Despite recent regulatory changes, homes in Toronto and Vancouver will become even less affordable in the long term if supply and demand issues aren’t addressed, according to CIBC Deputy Chief Economist Benjamin Tal.

“The level of activity is likely to stabilize and perhaps soften in the coming quarters as markets adjust to recent and upcoming regulatory changes,” Tal wrote in a report published Tuesday.

“But when the fog clears, it will become evident that the long-term trajectory of the market will show even tighter conditions,” he wrote.

Tal says while the psychological effects of B.C.’s 15 per cent tax on foreign buyers and Ontario’s Fair Housing Plan have helped cool markets in the short term, supply issues facing Toronto and Vancouver will likely worsen, noting “demand is routinely understated.”

He argues “the issue is not land, the issue is the speed at which that land comes to market,” and that problem will only intensify as the gap between population growth and the ability for the regions to supply more land grows.

“Short of a significant change in housing policies and preferences, there is nothing in the pipeline to alleviate the pressure,” wrote Tal.

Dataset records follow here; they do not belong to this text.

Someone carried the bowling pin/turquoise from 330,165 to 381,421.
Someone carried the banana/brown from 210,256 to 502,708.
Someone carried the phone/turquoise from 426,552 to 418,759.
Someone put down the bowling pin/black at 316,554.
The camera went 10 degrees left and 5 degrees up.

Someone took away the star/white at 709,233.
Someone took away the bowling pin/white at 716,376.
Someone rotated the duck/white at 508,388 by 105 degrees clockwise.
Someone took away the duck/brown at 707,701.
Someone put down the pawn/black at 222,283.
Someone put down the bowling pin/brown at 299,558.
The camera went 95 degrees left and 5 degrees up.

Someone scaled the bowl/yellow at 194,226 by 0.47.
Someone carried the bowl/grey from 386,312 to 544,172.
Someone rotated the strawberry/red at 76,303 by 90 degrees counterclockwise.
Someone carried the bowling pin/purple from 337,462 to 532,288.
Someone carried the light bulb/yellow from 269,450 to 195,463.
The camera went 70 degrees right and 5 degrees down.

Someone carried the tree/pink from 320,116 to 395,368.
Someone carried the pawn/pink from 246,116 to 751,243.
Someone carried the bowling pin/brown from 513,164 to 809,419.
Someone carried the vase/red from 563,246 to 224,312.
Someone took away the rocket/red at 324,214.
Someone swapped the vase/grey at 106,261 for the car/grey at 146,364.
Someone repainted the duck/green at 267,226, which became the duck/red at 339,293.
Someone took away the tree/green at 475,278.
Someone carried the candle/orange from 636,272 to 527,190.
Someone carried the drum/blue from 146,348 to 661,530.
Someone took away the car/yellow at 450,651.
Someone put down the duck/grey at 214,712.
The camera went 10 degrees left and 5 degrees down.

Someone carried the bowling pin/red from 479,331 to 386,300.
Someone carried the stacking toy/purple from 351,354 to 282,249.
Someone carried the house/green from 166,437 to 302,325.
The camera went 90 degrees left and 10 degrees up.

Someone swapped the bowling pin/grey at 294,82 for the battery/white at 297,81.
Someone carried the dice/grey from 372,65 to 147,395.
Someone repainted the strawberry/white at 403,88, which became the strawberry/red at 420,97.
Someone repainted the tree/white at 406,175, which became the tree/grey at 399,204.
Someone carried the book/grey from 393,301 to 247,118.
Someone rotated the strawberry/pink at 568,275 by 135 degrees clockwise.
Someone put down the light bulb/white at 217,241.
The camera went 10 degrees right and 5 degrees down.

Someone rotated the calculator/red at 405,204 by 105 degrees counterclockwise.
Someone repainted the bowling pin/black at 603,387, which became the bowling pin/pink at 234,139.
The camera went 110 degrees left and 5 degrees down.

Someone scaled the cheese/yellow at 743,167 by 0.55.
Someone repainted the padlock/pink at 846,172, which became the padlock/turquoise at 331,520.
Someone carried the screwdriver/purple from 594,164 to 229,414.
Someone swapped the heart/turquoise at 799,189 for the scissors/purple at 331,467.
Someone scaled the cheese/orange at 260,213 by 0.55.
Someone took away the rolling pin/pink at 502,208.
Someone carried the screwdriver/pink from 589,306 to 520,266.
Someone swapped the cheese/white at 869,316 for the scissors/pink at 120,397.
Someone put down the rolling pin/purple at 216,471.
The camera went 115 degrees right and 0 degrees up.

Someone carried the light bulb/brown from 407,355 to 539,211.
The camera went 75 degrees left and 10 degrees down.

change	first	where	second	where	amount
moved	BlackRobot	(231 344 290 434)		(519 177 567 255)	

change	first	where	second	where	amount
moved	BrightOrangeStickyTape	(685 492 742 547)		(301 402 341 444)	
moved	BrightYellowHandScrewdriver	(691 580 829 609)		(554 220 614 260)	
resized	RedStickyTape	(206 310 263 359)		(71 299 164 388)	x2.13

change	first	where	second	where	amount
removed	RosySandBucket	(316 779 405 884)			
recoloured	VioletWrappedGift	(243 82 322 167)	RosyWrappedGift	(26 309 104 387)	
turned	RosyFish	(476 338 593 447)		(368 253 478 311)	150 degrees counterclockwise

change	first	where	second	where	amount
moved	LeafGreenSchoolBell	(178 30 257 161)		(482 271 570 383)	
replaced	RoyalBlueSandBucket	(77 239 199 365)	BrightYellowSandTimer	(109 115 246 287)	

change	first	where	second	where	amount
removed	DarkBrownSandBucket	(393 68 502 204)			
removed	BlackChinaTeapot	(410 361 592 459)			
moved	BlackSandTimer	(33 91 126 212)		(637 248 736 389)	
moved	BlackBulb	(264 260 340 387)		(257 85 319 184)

He also says new mortgage stress-test rules introduced by the Office of the Superintendent of Financial Institutions’ (OSFI) in October won’t help ease the demand issue in Toronto and Vancouver’s housing markets over the long term.

“On the surface that change reduces the purchasing power of typical buyers by close to 20 per cent, and we estimate that no less than 10-15 per cent of mortgage originations will be impacted by that move,” Tal wrote. “However, the actual reduction in demand is likely to be much less significant.”